Brian went on to say: “Obviously, the introduction of the reduction in mortgage interest rate relief, which is a phased process, doesn’t affect those landlords who aren’t leveraged.
“However, for those who do have borrowings against investment properties and who haven’t as yet taken measures to mitigate their tax position, the additional tax that they will be paying from the next year may make it less viable for them to stay in the sector.”
Of course, the upside in all of this is that those at the very start of their home ownership journey might now have a better chance of getting their foot on the ladder, due to a combination of more suitable properties on the market, lower pricing and as of last year, an exemption on stamp duty.
Miles Shipside, Director of Rightmove, commented on the report’s findings: “With the government using the tax system to try and help first time buyers while deterring out-of-favour landlords, prices in this sector have been subdued as intended.
“That gives aspiring first time buyers an autumn opportunity to negotiate a favourable deal. The story at this time of year for the last five years has been an average autumn bounce of 1.6 per cent in the price of property coming to market.
“Whilst all regions have seen a monthly rise, this year has a more subdued narrative with only a one per cent uplift.
“While the backdrop of political uncertainty and stretched buyer affordability remains the same, this month has price drops at the bottom of the market dragging down the national average.”
Miles added: “While landlords were hit with a three per cent stamp duty surcharge on property purchases back in April 2016, in contrast most first time buyers were effectively awarded stamp duty-free status in November 2017.
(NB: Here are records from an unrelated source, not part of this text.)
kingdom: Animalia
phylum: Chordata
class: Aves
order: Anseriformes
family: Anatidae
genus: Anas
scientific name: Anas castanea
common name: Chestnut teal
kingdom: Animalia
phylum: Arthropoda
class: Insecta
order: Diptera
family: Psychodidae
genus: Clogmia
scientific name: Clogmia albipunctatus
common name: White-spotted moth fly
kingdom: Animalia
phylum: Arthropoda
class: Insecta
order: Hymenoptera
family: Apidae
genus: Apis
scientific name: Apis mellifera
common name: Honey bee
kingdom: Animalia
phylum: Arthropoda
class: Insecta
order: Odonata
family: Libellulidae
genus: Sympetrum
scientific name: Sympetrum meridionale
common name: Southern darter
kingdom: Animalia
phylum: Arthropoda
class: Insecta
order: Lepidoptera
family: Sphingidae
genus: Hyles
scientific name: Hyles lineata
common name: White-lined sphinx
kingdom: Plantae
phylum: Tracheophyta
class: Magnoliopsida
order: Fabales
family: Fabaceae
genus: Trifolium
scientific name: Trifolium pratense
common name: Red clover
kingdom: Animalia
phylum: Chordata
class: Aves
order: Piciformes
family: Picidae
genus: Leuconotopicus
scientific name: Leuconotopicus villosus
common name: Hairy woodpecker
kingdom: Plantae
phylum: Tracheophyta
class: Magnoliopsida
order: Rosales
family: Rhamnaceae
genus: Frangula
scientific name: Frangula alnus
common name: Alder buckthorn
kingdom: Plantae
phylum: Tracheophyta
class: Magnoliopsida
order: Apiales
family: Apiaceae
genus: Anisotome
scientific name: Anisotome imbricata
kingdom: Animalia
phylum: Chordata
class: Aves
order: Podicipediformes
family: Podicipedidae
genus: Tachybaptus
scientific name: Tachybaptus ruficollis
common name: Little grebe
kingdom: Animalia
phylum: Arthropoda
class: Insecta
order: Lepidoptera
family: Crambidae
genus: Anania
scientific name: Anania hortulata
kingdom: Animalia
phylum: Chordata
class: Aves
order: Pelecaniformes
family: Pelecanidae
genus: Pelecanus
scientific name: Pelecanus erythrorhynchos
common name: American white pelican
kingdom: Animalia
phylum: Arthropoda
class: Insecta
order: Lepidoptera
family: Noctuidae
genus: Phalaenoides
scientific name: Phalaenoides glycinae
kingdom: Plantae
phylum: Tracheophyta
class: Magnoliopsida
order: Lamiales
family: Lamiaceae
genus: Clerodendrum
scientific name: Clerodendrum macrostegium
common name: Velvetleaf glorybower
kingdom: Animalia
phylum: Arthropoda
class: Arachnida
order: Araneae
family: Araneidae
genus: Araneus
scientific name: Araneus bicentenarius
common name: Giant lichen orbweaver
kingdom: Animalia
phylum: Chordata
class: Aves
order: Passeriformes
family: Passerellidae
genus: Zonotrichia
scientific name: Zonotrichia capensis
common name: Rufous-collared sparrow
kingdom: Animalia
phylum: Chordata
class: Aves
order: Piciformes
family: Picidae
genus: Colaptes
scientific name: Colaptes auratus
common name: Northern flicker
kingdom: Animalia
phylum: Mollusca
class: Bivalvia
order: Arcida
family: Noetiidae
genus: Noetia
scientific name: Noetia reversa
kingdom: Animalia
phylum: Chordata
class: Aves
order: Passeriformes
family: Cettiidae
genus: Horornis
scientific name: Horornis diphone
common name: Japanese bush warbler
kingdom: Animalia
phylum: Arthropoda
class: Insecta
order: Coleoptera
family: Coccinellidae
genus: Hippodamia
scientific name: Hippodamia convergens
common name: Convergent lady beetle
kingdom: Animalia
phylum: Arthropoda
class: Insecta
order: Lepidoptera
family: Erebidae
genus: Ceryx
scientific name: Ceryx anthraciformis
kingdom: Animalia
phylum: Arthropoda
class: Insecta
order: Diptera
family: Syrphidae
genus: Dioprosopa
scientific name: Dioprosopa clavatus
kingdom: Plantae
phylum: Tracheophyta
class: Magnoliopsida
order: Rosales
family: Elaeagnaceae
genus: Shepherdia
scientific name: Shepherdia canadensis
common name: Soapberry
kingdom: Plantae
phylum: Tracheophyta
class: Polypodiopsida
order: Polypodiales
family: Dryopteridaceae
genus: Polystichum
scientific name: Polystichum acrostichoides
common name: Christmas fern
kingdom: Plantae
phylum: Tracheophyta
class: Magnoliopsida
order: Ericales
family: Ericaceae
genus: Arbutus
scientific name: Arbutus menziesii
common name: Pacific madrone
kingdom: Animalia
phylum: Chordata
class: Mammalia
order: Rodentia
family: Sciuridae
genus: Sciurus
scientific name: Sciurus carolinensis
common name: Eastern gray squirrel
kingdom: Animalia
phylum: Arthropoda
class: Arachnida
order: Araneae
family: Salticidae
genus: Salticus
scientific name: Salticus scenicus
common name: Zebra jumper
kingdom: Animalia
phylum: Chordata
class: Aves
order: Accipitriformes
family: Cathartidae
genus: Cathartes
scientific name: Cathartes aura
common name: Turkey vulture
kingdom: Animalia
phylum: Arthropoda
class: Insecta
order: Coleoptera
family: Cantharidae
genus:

“The fall in prices at the bottom of the market during what is, traditionally, a busier time means that those keen to sell need to price accordingly, which gives an opportunity for those stamp duty-free first time buyers to negotiate harder.”
At the coal face, Robert Lazarus, MD of Paramount Properties in North West London, observed: “There’s a better opportunity for first time buyers coming in to the market at the minute compared to a couple of years ago, especially if they’re looking for a one bed flat.
“Before the additional stamp duty on second homes came in we were selling 20 per cent of these flats to landlords which was driving prices up, and now we’re selling less than five per cent of them to landlords, giving first time buyers the first pick of new stock that comes on.”
Another layer to this complex picture would be the rumoured introduction in the Autumn Budget of capital gains tax relief for landlords who sell to long-term tenants.
If true, this could generate a unique opportunity for those who want to exit the sector to work with those who want to buy, thus creating a win-win scenario for both parties.
However, with latest research from the National Landlords Association suggesting that as many as a fifth of all landlords may leave the sector over the next two years, potentially removing up to 980,000 privately rented properties from the UK’s housing stock, the upwards pressure on rents that this shift in the market might create is not to be under-estimated.
Good news for landlords with a long-term investment view, but not so positive for those who, out of necessity, have to rent their home rather than buy.